**What you will do:** This exercise calls for duplicating every entry below exactly, without the images.

**Provided entries:**
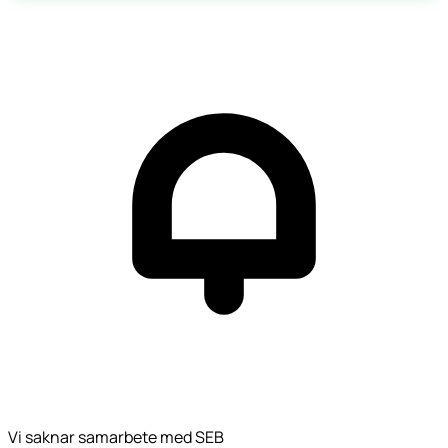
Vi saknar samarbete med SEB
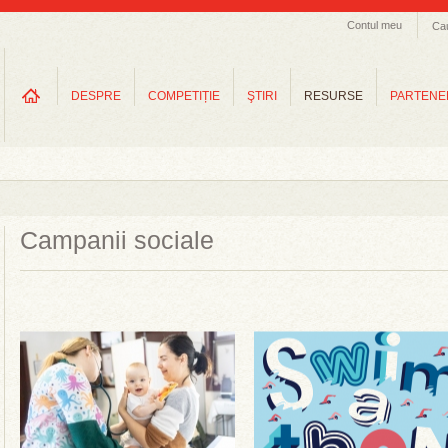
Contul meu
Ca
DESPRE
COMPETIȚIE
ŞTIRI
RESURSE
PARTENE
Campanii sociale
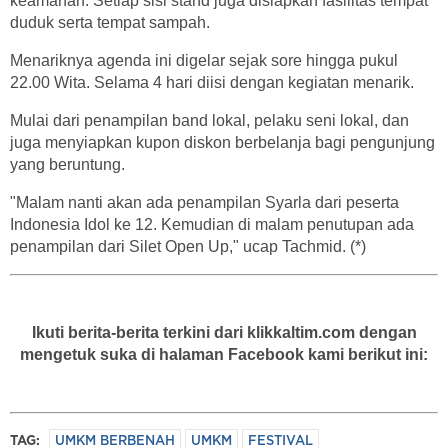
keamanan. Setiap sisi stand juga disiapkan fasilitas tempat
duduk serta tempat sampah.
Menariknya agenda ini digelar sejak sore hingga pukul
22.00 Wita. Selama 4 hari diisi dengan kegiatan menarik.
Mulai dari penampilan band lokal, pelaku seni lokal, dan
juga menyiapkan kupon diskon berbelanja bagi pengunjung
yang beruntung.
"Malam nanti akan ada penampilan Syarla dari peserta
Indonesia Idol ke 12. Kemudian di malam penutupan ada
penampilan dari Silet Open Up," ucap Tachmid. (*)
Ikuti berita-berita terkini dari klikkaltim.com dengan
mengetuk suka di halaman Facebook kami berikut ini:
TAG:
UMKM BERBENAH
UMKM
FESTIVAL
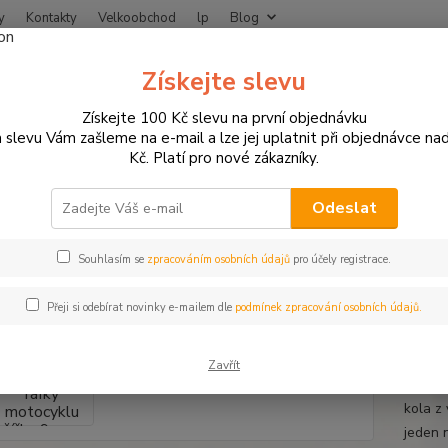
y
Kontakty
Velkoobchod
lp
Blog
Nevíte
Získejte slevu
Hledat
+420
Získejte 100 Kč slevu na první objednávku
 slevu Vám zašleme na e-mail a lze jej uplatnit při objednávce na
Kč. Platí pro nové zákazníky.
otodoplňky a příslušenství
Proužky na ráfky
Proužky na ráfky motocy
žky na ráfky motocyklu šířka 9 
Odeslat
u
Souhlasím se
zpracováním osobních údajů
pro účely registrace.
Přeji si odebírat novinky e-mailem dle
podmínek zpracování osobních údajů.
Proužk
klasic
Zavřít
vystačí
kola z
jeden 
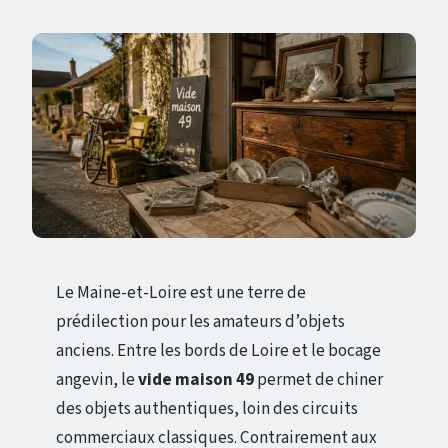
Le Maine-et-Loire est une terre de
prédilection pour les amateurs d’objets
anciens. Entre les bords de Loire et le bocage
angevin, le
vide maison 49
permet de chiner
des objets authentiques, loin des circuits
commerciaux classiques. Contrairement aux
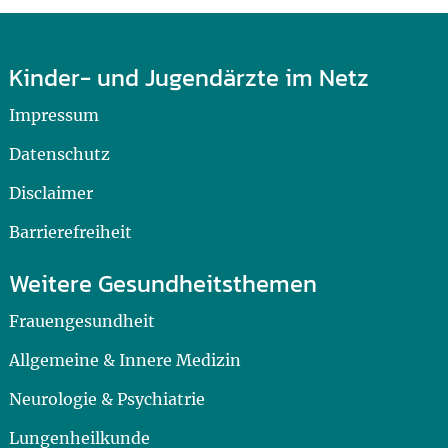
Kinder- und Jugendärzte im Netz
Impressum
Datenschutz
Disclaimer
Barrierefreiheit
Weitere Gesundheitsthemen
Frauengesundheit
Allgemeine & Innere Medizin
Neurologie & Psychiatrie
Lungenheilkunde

**Answer box:**
Vi saknar samarbete med SEB
Contul meu
Ca
DESPRE
COMPETIȚIE
ŞTIRI
RESURSE
PARTENE
Campanii sociale
keamanan. Setiap sisi stand juga disiapkan fasilitas tempat
duduk serta tempat sampah.
Menariknya agenda ini digelar sejak sore hingga pukul
22.00 Wita. Selama 4 hari diisi dengan kegiatan menarik.
Mulai dari penampilan band lokal, pelaku seni lokal, dan
juga menyiapkan kupon diskon berbelanja bagi pengunjung
yang beruntung.
"Malam nanti akan ada penampilan Syarla dari peserta
Indonesia Idol ke 12. Kemudian di malam penutupan ada
penampilan dari Silet Open Up," ucap Tachmid. (*)
Ikuti berita-berita terkini dari klikkaltim.com dengan
mengetuk suka di halaman Facebook kami berikut ini:
TAG:
UMKM BERBENAH
UMKM
FESTIVAL
y
Kontakty
Velkoobchod
lp
Blog
Nevíte
Získejte slevu
Hledat
+420
Získejte 100 Kč slevu na první objednávku
 slevu Vám zašleme na e-mail a lze jej uplatnit při objednávce na
Kč. Platí pro nové zákazníky.
otodoplňky a příslušenství
Proužky na ráfky
Proužky na ráfky motocy
žky na ráfky motocyklu šířka 9 
Odeslat
u
Souhlasím se
zpracováním osobních údajů
pro účely registrace.
Přeji si odebírat novinky e-mailem dle
podmínek zpracování osobních údajů.
Proužk
klasic
Zavřít
vystačí
kola z
jeden 
Le Maine-et-Loire est une terre de
prédilection pour les amateurs d’objets
anciens. Entre les bords de Loire et le bocage
angevin, le
vide maison 49
permet de chiner
des objets authentiques, loin des circuits
commerciaux classiques. Contrairement aux
Kinder- und Jugendärzte im Netz
Impressum
Datenschutz
Disclaimer
Barrierefreiheit
Weitere Gesundheitsthemen
Frauengesundheit
Allgemeine & Innere Medizin
Neurologie & Psychiatrie
Lungenheilkunde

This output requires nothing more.